GALUH

Prayogo Anggoro
Chapter #138

S3. Ritual Bunmar Pokbui

Bulan purnama telah menampakkan dirinya menerangi tanah Asmat. Seluruh penduduk sengaja memadamkan penerang untuk menikmati cahaya bulan sebelumnya datangnya gerhana membawa kegelapan. Saat ini, mereka memanjatkan doa di depan patung bis yang diyakini mampu menjaga saat terjadi gerhana dari marabahaya.

Suasana sangat sunyi dan khidmat, tidak boleh adanya bebunyian ataupun suara gaduh. Karena penerang mati serentak untuk menikmati cahaya purnama, dari dasar laut muncul binatang bercahaya ke permukaan, bola-bola landak. Seketika koloni binatang itu membuat penduduk Asmat tidak ada yang mendayung lesungnya. Jika bepergian mereka harus berjalan kaki di antara teras-teras rumah tysem yang terbuat dari kayu menyambung sepanjang aliran sungai.

Semakin sunyinya malam purnama, perlahan binatang yang muncul dari dasar sungai itu memanjangkan duri-duri halusnya di mana ujungnya terdapat bulu-bulu halus yang membuat bola-bola landak bisa terbang di udara. Suasana saat inilah, yang membuat orang asing merasakan pemandangan alam yang langka.

Terlihat kru-kru kapal perompak berjajar di dek kapal untuk melihat pemandangan yang sangat menakjubkan. Ketiga Tetrabarun pun tidak ketinggalan berdiri di buritan keraton Agats untuk menyaksikannya hal tersebut.

“Tanah Asmat menyimpan banyak misteri alam dengan keindahannya,” ucap Baruna Kala yang tidak hanya melihat fenomena alam yang indah saat ini, tapi juga menemukan gua di balik air terjun raksasa yang menyimpan aliran waktu.

Di sampingnya berdiri Baruna La Bolionto dan Baruna Intcjeh tidak berani bersuara. Keduanya memberikan tanda isyarat agar Baruna Kala diam. Mereka berbarengan meletakan jari telunjuk di tengah mulut masing-masing.

Di tempat yang berbeda, di tengah penduduk tanah Asmat yang sedang berdoa. Terlihat empat pemuda berjalan menyusuri sisi sungai untuk mendekati keraton Agats. Mereka semua berhenti melangkah ketika binatang yang awalnya nampak bercahaya di dalam sungai kini melayang di udara. Mutia dan Isogi sebelumnya pernah melihat binatang itu saat berenang di dekat air terjun Flamingo.

“Saya tidak menduga binatang yang awalnya kulihat di dasar sungai kini terbang seperti bola cahaya di udara,” ucap Mutia.

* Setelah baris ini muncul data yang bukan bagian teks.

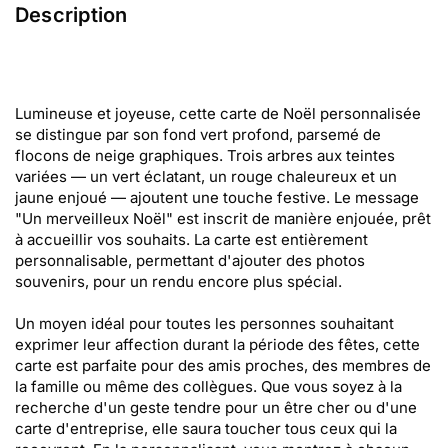
Description
Lumineuse et joyeuse, cette carte de Noël personnalisée
se distingue par son fond vert profond, parsemé de
flocons de neige graphiques. Trois arbres aux teintes
variées — un vert éclatant, un rouge chaleureux et un
jaune enjoué — ajoutent une touche festive. Le message
"Un merveilleux Noël" est inscrit de manière enjouée, prêt
à accueillir vos souhaits. La carte est entièrement
personnalisable, permettant d'ajouter des photos
souvenirs, pour un rendu encore plus spécial.
Un moyen idéal pour toutes les personnes souhaitant
exprimer leur affection durant la période des fêtes, cette
carte est parfaite pour des amis proches, des membres de
la famille ou même des collègues. Que vous soyez à la
recherche d'un geste tendre pour un être cher ou d'une
carte d'entreprise, elle saura toucher tous ceux qui la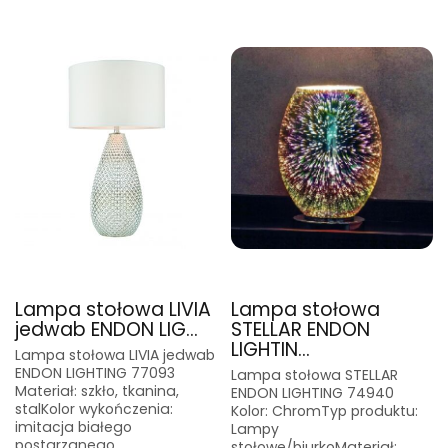
Lampa stołowa LIVIA
Lampa stołowa
jedwab ENDON LIG...
STELLAR ENDON
LIGHTIN...
Lampa stołowa LIVIA jedwab
ENDON LIGHTING 77093
Lampa stołowa STELLAR
Materiał: szkło, tkanina,
ENDON LIGHTING 74940
stalKolor wykończenia:
Kolor: ChromTyp produktu:
imitacja białego
Lampy
postarzanego
stołowe/biurkoMateriał: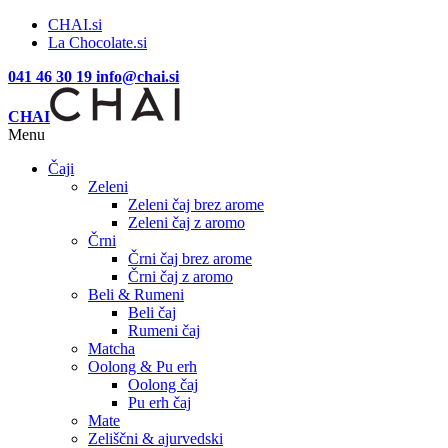
CHAI.si
La Chocolate.si
041 46 30 19
info@chai.si
CHAI
Menu
Čaji
Zeleni
Zeleni čaj brez arome
Zeleni čaj z aromo
Črni
Črni čaj brez arome
Črni čaj z aromo
Beli & Rumeni
Beli čaj
Rumeni čaj
Matcha
Oolong & Pu erh
Oolong čaj
Pu erh čaj
Mate
Zeliščni & ajurvedski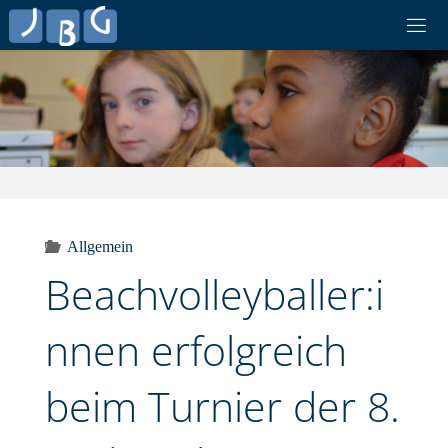
Skip
to
content
Allgemein
Beachvolleyballer:i
nnen erfolgreich
beim Turnier der 8.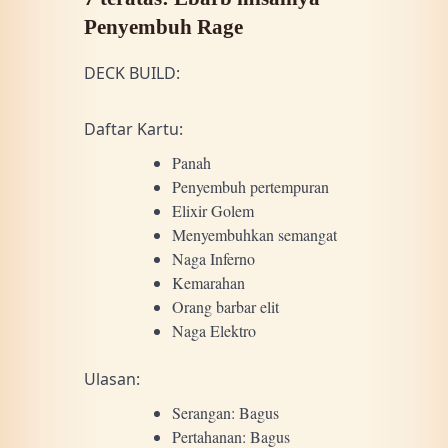
Penyembuh Rage
DECK BUILD:
Daftar Kartu:
Panah
Penyembuh pertempuran
Elixir Golem
Menyembuhkan semangat
Naga Inferno
Kemarahan
Orang barbar elit
Naga Elektro
Ulasan:
Serangan: Bagus
Pertahanan: Bagus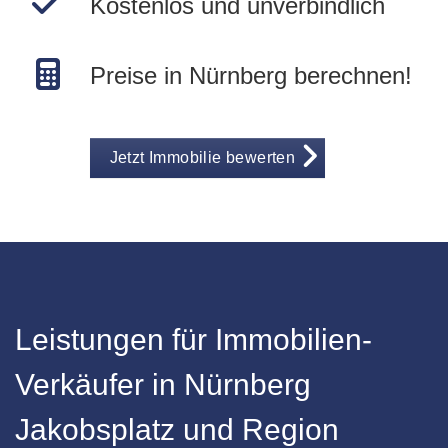
Kostenlos und unverbindlich
Preise in Nürnberg berechnen!
Jetzt Immobilie bewerten
Leistungen für Immobilien-
Verkäufer in Nürnberg
Jakobsplatz und Region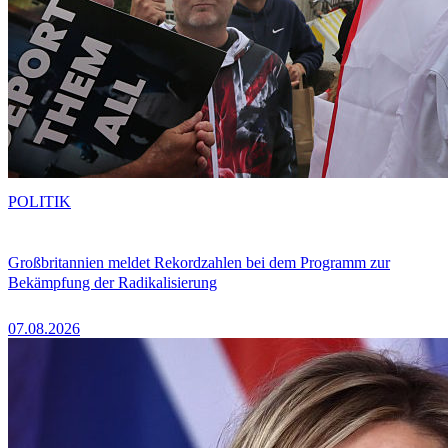
POLITIK
Großbritannien meldet Rekordzahlen bei dem Programm zur
Bekämpfung der Radikalisierung
07.08.2026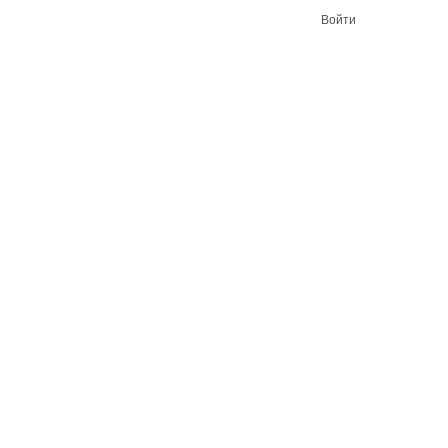
Войти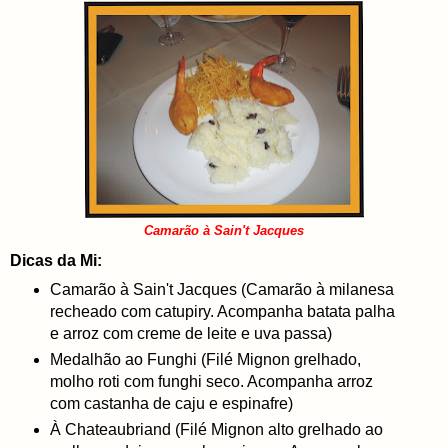
Camarão à Sain't Jacques
Dicas da Mi:
Camarão à Sain't Jacques (Camarão à milanesa
recheado com catupiry. Acompanha batata palha
e arroz com creme de leite e uva passa)
Medalhão ao Funghi (
Filé Mignon grelhado,
molho roti com funghi seco. Acompanha arroz
com castanha de caju e espinafre)
À Chateaubriand (
Filé Mignon alto grelhado ao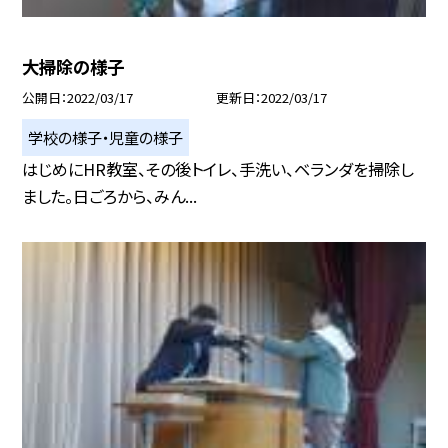
大掃除の様子
公開日
2022/03/17
更新日
2022/03/17
学校の様子・児童の様子
はじめにHR教室、その後トイレ、手洗い、ベランダを掃除し
ました。日ごろから、みん...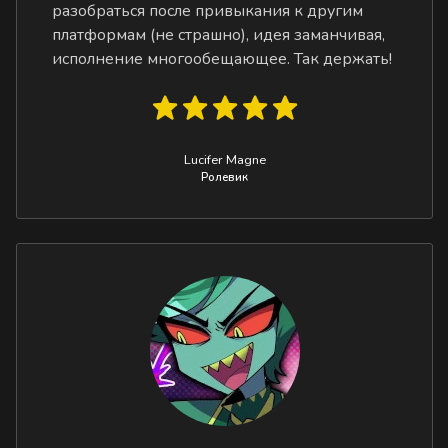
разобраться после привыкания к другим
платформам (не страшно), идея заманчивая,
исполнение многообещающее. Так держать!
Lucifer Magne
Ролевик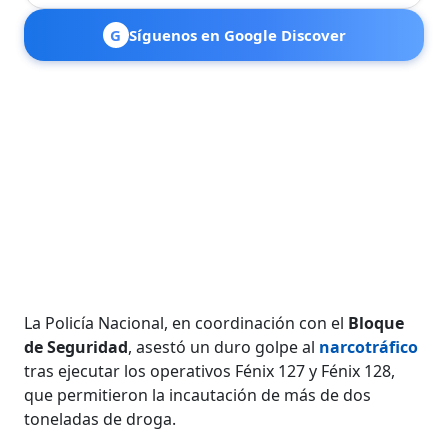
G
Síguenos en Google Discover
La Policía Nacional, en coordinación con el
Bloque
de Seguridad
, asestó un duro golpe al
narcotráfico
tras ejecutar los operativos Fénix 127 y Fénix 128,
que permitieron la incautación de más de dos
toneladas de droga.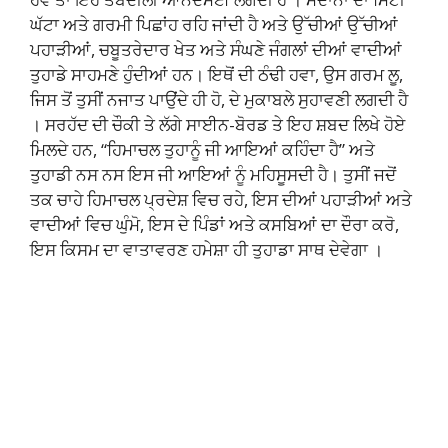
ਘੱਟਾ ਅਤੇ ਗਰਮੀ ਪਿਛਾਂਹ ਰਹਿ ਜਾਂਦੀ ਹੈ ਅਤੇ ਉੱਚੀਆਂ ਉੱਚੀਆਂ
ਪਹਾੜੀਆਂ, ਚਬੂਤਰੇਦਾਰ ਖੇਤ ਅਤੇ ਸੰਘਣੇ ਜੰਗਲਾਂ ਦੀਆਂ ਵਾਦੀਆਂ
ਤੁਹਾਡੇ ਸਾਹਮਣੇ ਹੁੰਦੀਆਂ ਹਨ। ਇਥੋਂ ਦੀ ਠੰਢੀ ਹਵਾ, ਉਸ ਗਰਮ ਲੂ,
ਜਿਸ ਤੋਂ ਤੁਸੀਂ ਨਜਾਤ ਪਾਉਂਦੇ ਹੀ ਹੋ, ਦੇ ਮੁਕਾਬਲੇ ਸੁਹਾਵਣੀ ਲਗਦੀ ਹੈ
। ਸਰਹੱਦ ਦੀ ਚੌਕੀ ਤੇ ਲੱਗੇ ਸਾਈਨ-ਬੋਰਡ ਤੇ ਇਹ ਸ਼ਬਦ ਲਿਖੇ ਹੋਏ
ਮਿਲਦੇ ਹਨ, “ਹਿਮਾਚਲ ਤੁਹਾਨੂੰ ਜੀ ਆਇਆਂ ਕਹਿੰਦਾ ਹੈ” ਅਤੇ
ਤੁਹਾਡੀ ਨਸ ਨਸ ਇਸ ਜੀ ਆਇਆਂ ਨੂੰ ਮਹਿਸੂਸਦੀ ਹੈ। ਤੁਸੀਂ ਜਦੋਂ
ਤਕ ਚਾਹੇ ਹਿਮਾਚਲ ਪ੍ਰਦੇਸ਼ ਵਿਚ ਰਹੇ, ਇਸ ਦੀਆਂ ਪਹਾੜੀਆਂ ਅਤੇ
ਵਾਦੀਆਂ ਵਿਚ ਘੁੰਮੋ, ਇਸ ਦੇ ਪਿੰਡਾਂ ਅਤੇ ਕਸਬਿਆਂ ਦਾ ਦੌਰਾ ਕਰੋ,
ਇਸ ਕਿਸਮ ਦਾ ਵਾਤਾਵਰਣ ਹਮੇਸ਼ਾ ਹੀ ਤੁਹਾਡਾ ਸਾਥ ਦੇਵੇਗਾ ।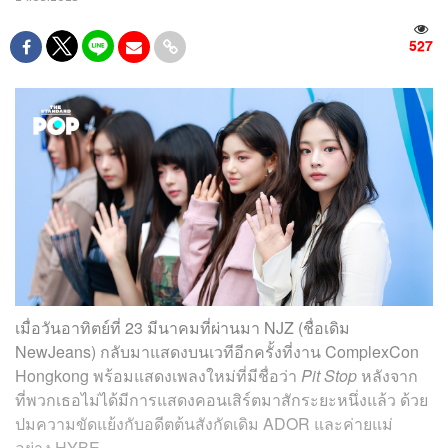
527
เมื่อวันอาทิตย์ที่ 23 มีนาคมที่ผ่านมา NJZ (ชื่อเดิม
NewJeans) กลับมาแสดงบนเวทีอีกครั้งที่งาน ComplexCon
Hongkong พร้อมแสดงเพลงใหม่ที่มีชื่อว่า
Pit Stop
หลังจาก
ที่พวกเธอไม่ได้มีการแสดงคอนเสิร์ตมาสักระยะหนึ่งแล้ว ด้วย
ปมความขัดแย้งกับอดีตต้นสังกัดเดิม ADOR และค่ายแม่
อย่าง HYBE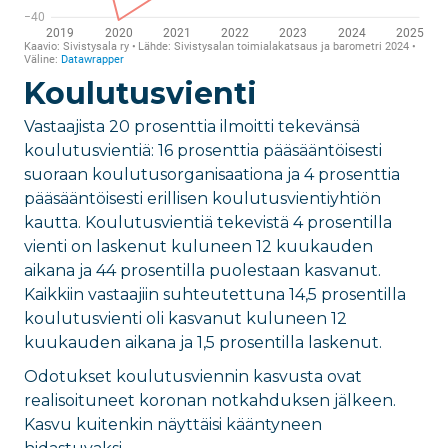
Koulutusvienti
Vastaajista 20 prosenttia ilmoitti tekevänsä
koulutusvientiä: 16 prosenttia pääsääntöisesti
suoraan koulutusorganisaationa ja 4 prosenttia
pääsääntöisesti erillisen koulutusvientiyhtiön
kautta. Koulutusvientiä tekevistä 4 prosentilla
vienti on laskenut kuluneen 12 kuukauden
aikana ja 44 prosentilla puolestaan kasvanut.
Kaikkiin vastaajiin suhteutettuna 14,5 prosentilla
koulutusvienti oli kasvanut kuluneen 12
kuukauden aikana ja 1,5 prosentilla laskenut.
Odotukset koulutusviennin kasvusta ovat
realisoituneet koronan notkahduksen jälkeen.
Kasvu kuitenkin näyttäisi kääntyneen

Saat semua udara di tanah Asmat dipenuhi bola-bola landak, di permukaan sungai mulai nampak serangga-serangga air yang baru mengeluarkan cahayanya berkelap-kelip meluncur berubah-ubah warna, dari hijau, ungu, lalu biru. Penduduk tanah Asmat yang sudah mengetahui keberadaan binatang tersebut tetap berdoa dengan khidmat, mereka percaya kemunculan binatang itu untuk menampakan dirinya sebagai bukti mulai hadirnya roh-roh leluhur untuk memasuki patung-patung bis di depan pintu mereka.

Berbeda dengan penduduk Asmat yang memanjatkan doa, para bujang mempersiapkan diri berbaris mengelilingi pinggiran delta di keraton Agats. Dengan mengenakan pakaian khasnya yang sederhana yaitu koteka, kali ini tubuh mereka dilukis warna-warni yang bercahaya entah dari bahan apa.

Baruna Intcjeh yang melihat pemuda-pemuda datang melintas di depannya dengan pakaian seperti ini, seketika dirinya terkejut. Wajahnya merah dan jatuh pingsan. Baruna Kala dan Baruna La Bolionto yang berdiri di sampingnya segera mengangkat tubuh wanita itu masuk keraton Agats, mereka membaringkan Baruna Intcjeh di atas permadani di dekat kolam pemandian.

Dari dalam keraton ketua suku keluar secara anggun, tubuhnya pun dilukis garis-garis yang bercahaya di lengah, pipi dan bagian atas dadanya, juga bagian kakinya yang terlihat. “Bunmar Pokbui akan dimulai!”